The study of 124 older adults with mild cognitive impairment ages 65 to 88 found that caffeine and coffee intake was associated with a reduced risk of developing dementia or a delayed onset of the disease.
Mild cognitive impairment (MCI) occurs in older people in which they display early signs of dementia such as memory loss that's beyond normal amounts expected in aging but can still perform daily activities, according to the Mayo Clinic. The condition often progresses into Alzheimer's within a few years.
Over a two to four year follow-up in the study in which researchers examined blood caffeine levels among participants, they found that participants with MCI who progressed to dementia had 51 percent lower caffeine levels compared with those with MCI who remained stable. Their findings are published in the June 5 issue of Journal of Alzheimer's Disease.
The researchers identified a "critical level" of caffeine needed to provide protective benefits of 1200 nanograms per milliliters - about the caffeine equivalent of drinking several cups of coffee a few hours before blood samples were drawn. Among participants who developed Alzheimer's, no one had a blood caffeine levels among this threshold. Meanwhile many participants with MCI that hadn't progressed had blood caffeine levels higher than the critical level.

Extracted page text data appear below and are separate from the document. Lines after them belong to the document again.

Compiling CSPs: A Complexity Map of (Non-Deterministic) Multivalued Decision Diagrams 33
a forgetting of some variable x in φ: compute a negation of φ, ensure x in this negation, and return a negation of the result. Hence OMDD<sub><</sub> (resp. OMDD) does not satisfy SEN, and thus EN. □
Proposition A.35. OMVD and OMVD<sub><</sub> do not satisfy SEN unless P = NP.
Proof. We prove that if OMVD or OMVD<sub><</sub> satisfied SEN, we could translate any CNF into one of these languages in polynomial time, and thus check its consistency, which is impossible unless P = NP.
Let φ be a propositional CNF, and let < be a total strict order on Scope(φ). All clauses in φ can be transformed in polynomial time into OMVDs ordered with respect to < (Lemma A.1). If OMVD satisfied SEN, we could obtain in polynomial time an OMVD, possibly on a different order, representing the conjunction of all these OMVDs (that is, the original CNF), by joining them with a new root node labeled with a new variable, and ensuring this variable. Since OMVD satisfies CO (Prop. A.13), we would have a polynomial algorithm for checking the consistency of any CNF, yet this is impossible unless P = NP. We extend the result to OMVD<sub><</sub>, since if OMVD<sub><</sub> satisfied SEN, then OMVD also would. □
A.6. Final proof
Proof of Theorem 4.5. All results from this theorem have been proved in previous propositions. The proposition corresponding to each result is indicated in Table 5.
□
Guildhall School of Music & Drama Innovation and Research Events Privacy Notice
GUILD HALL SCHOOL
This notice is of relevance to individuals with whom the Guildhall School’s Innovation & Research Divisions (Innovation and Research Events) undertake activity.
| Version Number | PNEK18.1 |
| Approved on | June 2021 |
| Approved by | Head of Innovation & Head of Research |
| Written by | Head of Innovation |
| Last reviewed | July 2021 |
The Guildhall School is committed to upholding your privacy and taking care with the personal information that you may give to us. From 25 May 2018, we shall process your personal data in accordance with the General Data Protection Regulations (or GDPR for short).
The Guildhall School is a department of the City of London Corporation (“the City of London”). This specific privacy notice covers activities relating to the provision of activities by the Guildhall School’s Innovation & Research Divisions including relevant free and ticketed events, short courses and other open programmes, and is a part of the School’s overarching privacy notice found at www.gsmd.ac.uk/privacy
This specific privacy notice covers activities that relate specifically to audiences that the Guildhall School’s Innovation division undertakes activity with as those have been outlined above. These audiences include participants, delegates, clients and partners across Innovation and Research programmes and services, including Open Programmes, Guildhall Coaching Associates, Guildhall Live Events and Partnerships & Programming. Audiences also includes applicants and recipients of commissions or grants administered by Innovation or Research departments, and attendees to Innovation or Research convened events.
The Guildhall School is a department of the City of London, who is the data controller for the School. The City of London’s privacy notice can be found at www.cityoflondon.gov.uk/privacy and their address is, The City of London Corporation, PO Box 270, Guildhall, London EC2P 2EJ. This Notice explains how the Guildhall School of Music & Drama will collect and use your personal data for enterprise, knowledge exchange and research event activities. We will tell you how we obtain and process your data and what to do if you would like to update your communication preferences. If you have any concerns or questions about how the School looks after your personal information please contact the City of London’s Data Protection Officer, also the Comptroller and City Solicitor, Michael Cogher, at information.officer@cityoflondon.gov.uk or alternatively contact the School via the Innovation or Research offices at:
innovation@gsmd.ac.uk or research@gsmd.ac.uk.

"These intriguing results suggest that older adults with mild memory impairment who drink moderate levels of coffee - about 3 cups a day - will not convert to Alzheimer's disease or at least will experience a substantial delay before converting to Alzheimer's," said study author Dr. Chuanhai Cao, a neuroscientist at the University of South Florida Health Byrd Alzheimer's Institute, said in a written statement. "The results from this study, along with our earlier studies in Alzheimer's mice, are very consistent in indicating that moderate daily caffeine/coffee intake throughout adulthood should appreciably protect against Alzheimer's disease later in life."
Cao's animal research dating back to 2006 suggests caffeine interacts with an unidentified component in coffee to boost levels of a growth factor in the blood that seems to stall the Alzheimer's disease process.
"We are not saying that moderate coffee consumption will completely protect people from Alzheimer's disease," Cao cautioned. "However, we firmly believe that moderate coffee consumption can appreciably reduce your risk of Alzheimer's or delay its onset."
With few side effects, the researchers say coffee is a safe an inexpensive way to offer dietary protection against Alzheimer's memory loss.
A recent study of 400,000 people found compared to those who drank no coffee, men who had two or three cups a day were 10 percent less likely to die at any age and women were 13 percent less likely to die from conditions such as heart or respiratory disease, stroke, diabetes, injuries, accidents or infections.